José María Gutiérrez, presidente del Consejo Nacional de Educación en su nombramiento en 1895 por el presidente José Evaristo Uriburu, afirmó en su discurso: “No se ha buscado el lujo vano que esteriliza los capitales y que desaparece sin dejar tras sí ningún fruto saludable y útil. Se han consultado los adelantos modernos, teniendo en vista la instalación apropiada, la armonía y severidad de las líneas, la amplitud del espacio, la abundancia y discreta distribución del aire y de la luz, sin las cuales la infancia, como las flores, lleva el sello del aniquilamiento, de las deformidades y del fin prematuro”.
Un ejemplo de la importancia de la temática se demuestra con el hecho que el 25 de mayo de 1902, en un acto presidido por el representante máximo del gobierno nacional de aquel entonces, Julio A Roca, se inauguraron nada más ni nada menos que 15 escuelas palacios.
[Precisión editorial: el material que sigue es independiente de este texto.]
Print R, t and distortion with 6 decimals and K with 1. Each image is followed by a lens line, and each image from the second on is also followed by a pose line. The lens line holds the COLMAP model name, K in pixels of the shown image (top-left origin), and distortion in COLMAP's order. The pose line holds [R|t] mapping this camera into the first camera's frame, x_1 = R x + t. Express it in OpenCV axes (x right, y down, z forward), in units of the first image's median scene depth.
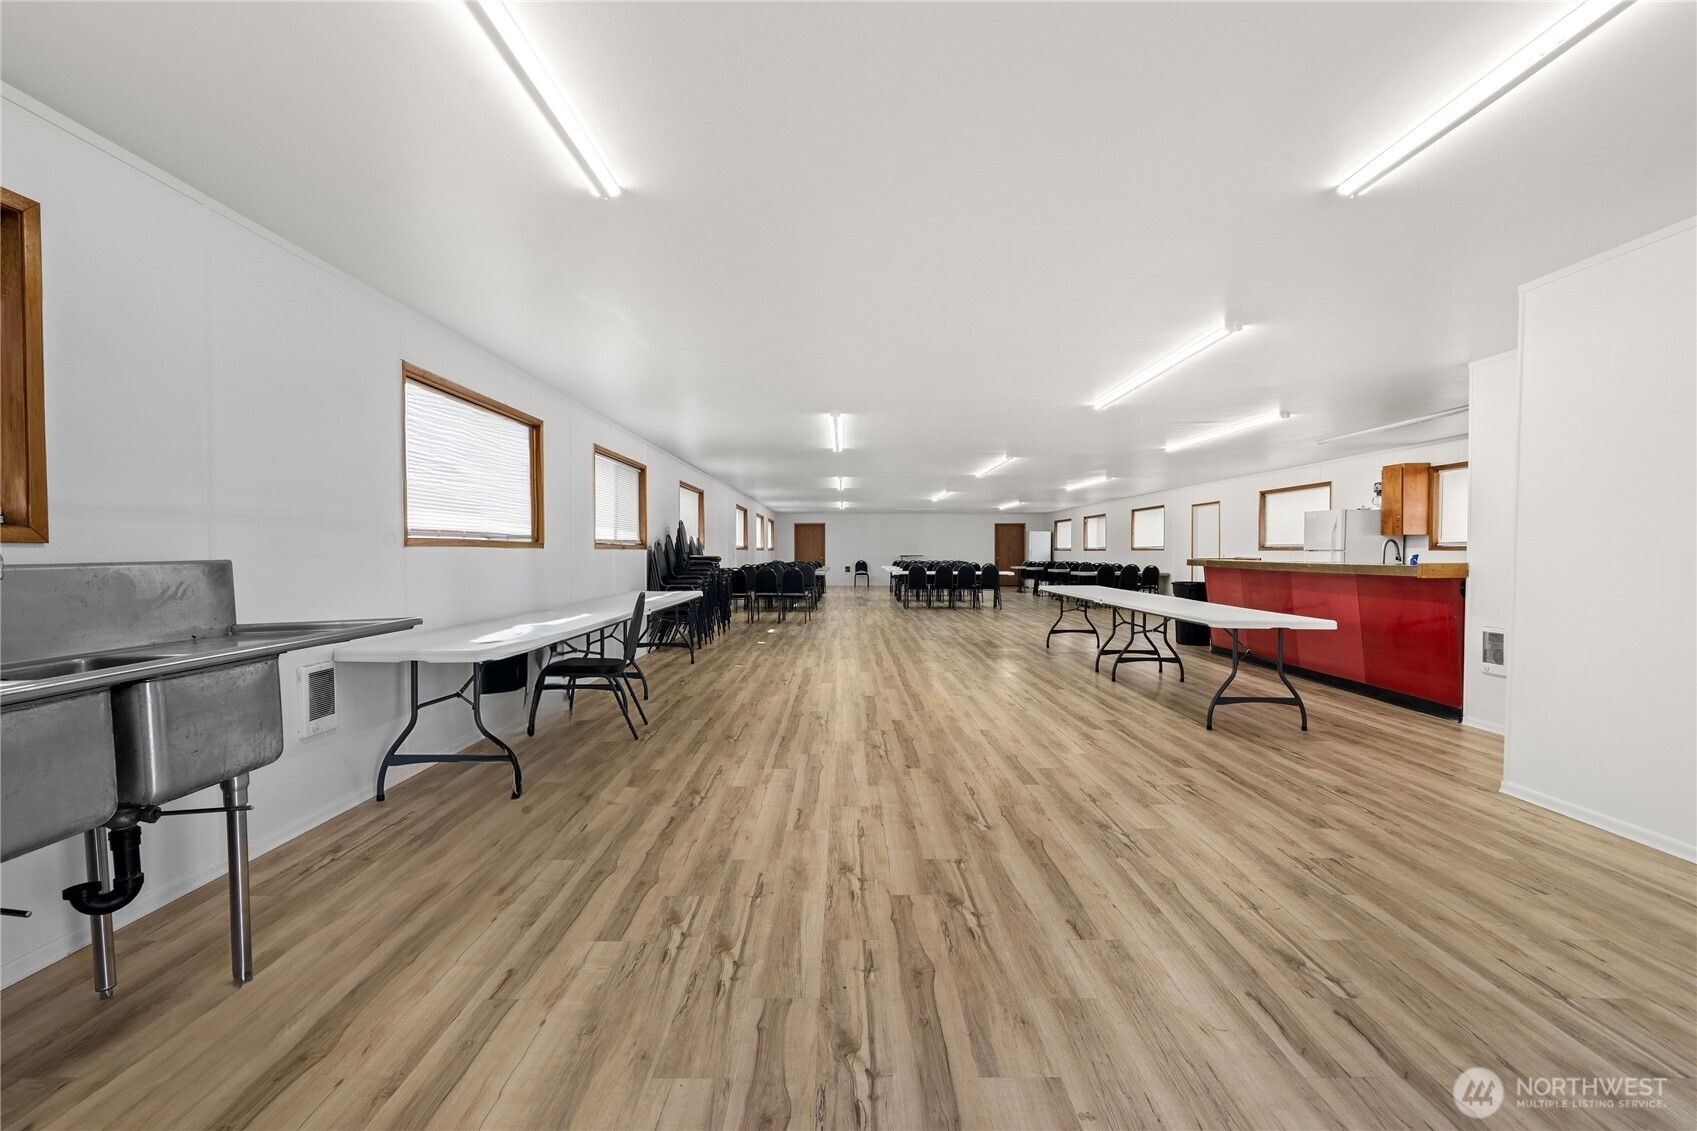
lens RADIAL K [[774.7, 0, 843.1], [0, 774.7, 570.0], [0, 0, 1]] dist [0.000675, -0.000192]
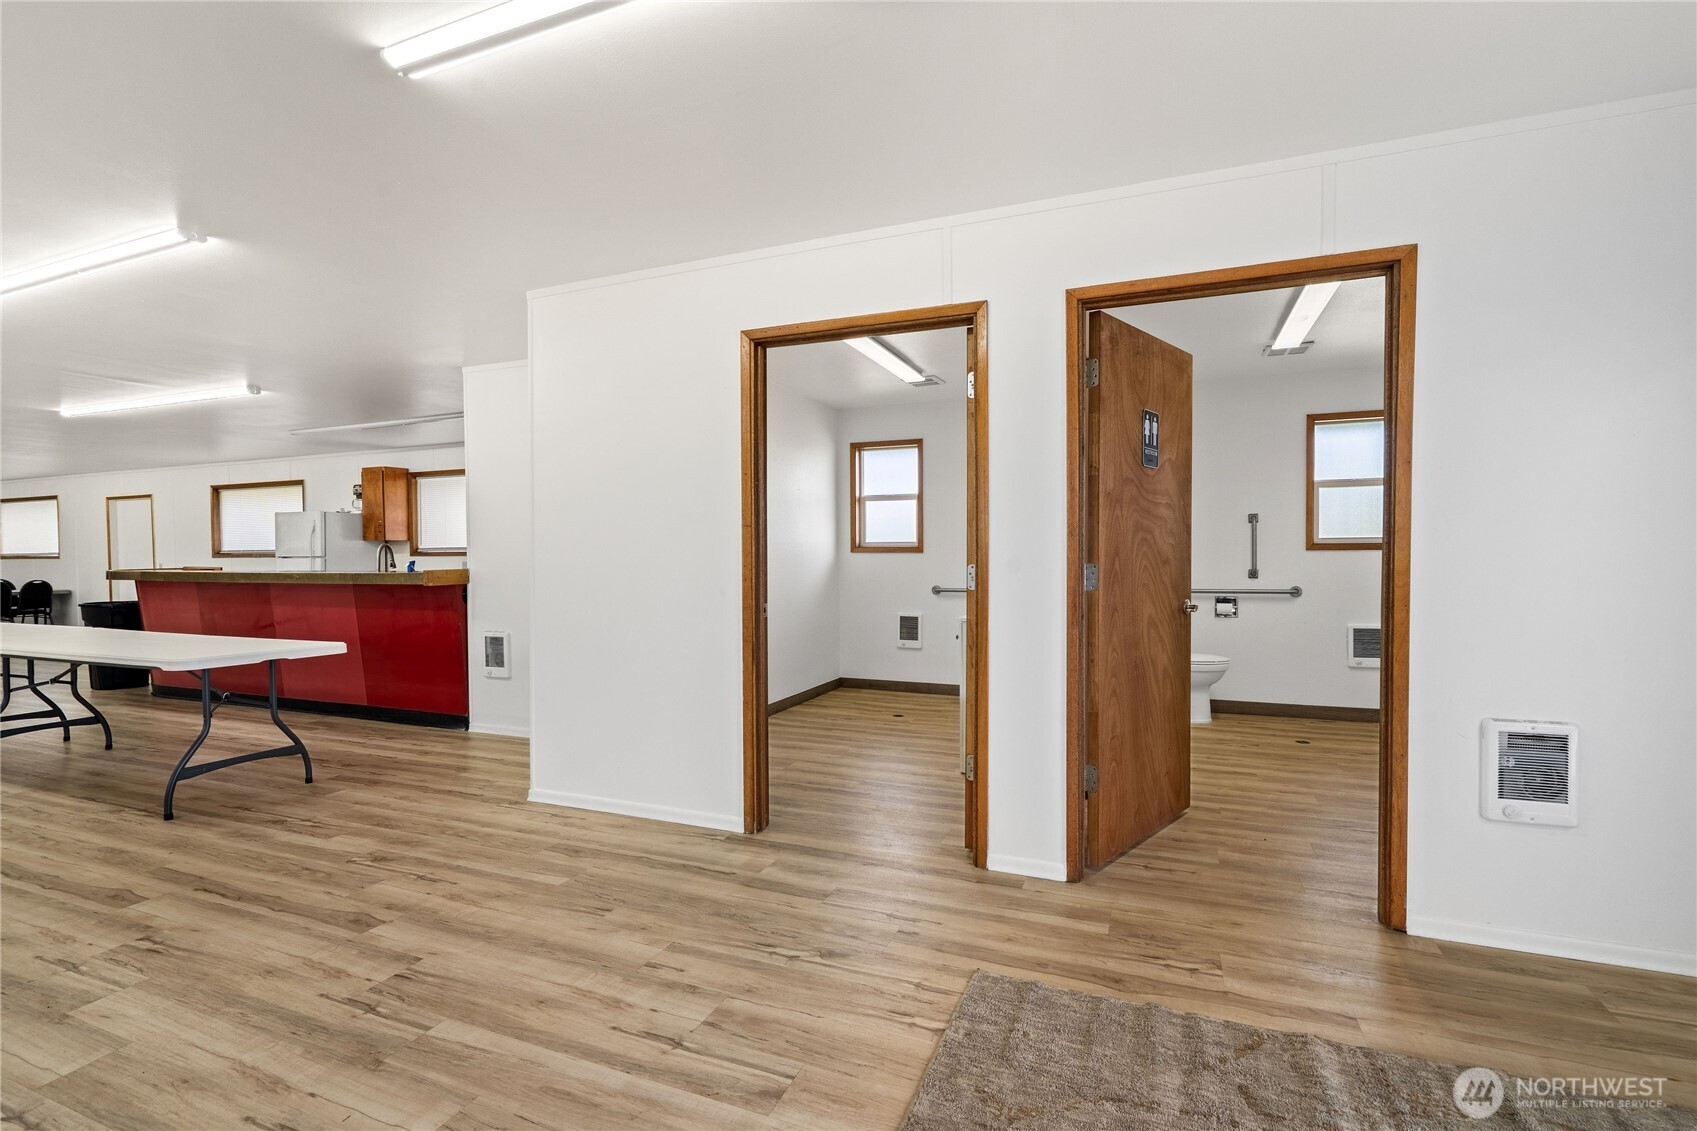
lens RADIAL K [[774.7, 0, 843.1], [0, 774.7, 570.0], [0, 0, 1]] dist [0.000675, -0.000192]
pose [[0.375069, -0.023814, 0.926691, 0.070791], [0.030859, 0.999437, 0.013193, -0.006582], [-0.926483, 0.023649, 0.375592, 0.197680]]
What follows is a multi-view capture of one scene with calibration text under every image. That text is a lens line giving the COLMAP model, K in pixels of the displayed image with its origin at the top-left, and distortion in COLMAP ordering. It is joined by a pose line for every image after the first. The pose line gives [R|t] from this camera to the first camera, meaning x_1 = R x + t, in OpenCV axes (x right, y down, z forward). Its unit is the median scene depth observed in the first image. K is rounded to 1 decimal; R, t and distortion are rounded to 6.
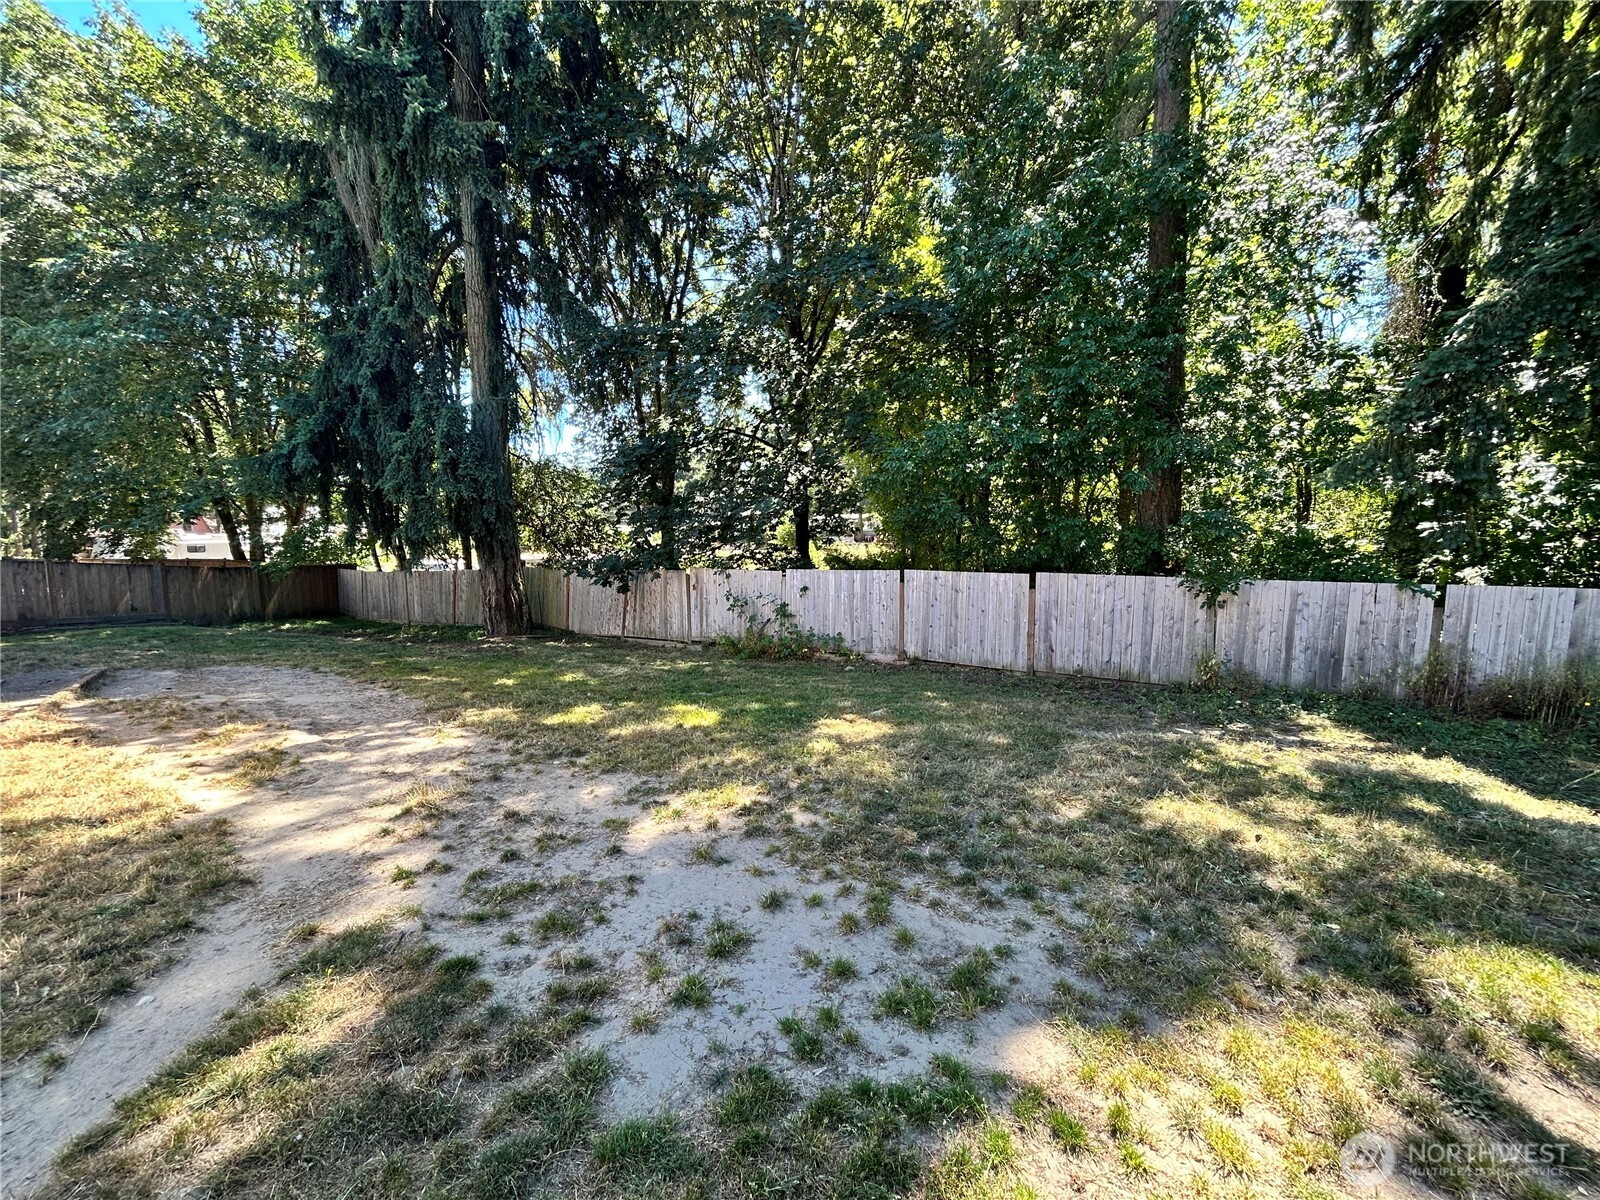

Y, si bien esos edificios imponentes, duros y caros de mantener, hoy no son tan útiles ni funcionales al sistema educativo; es interesante pensar el lugar que ocupaba la educación en las medidas gubernamentales y el valor que los funcionarios les otorgaban a las infancias.
La educación era el foco y el faro de las políticas públicas, un principio que 150 años después a veces algunos burócratas ponen en duda.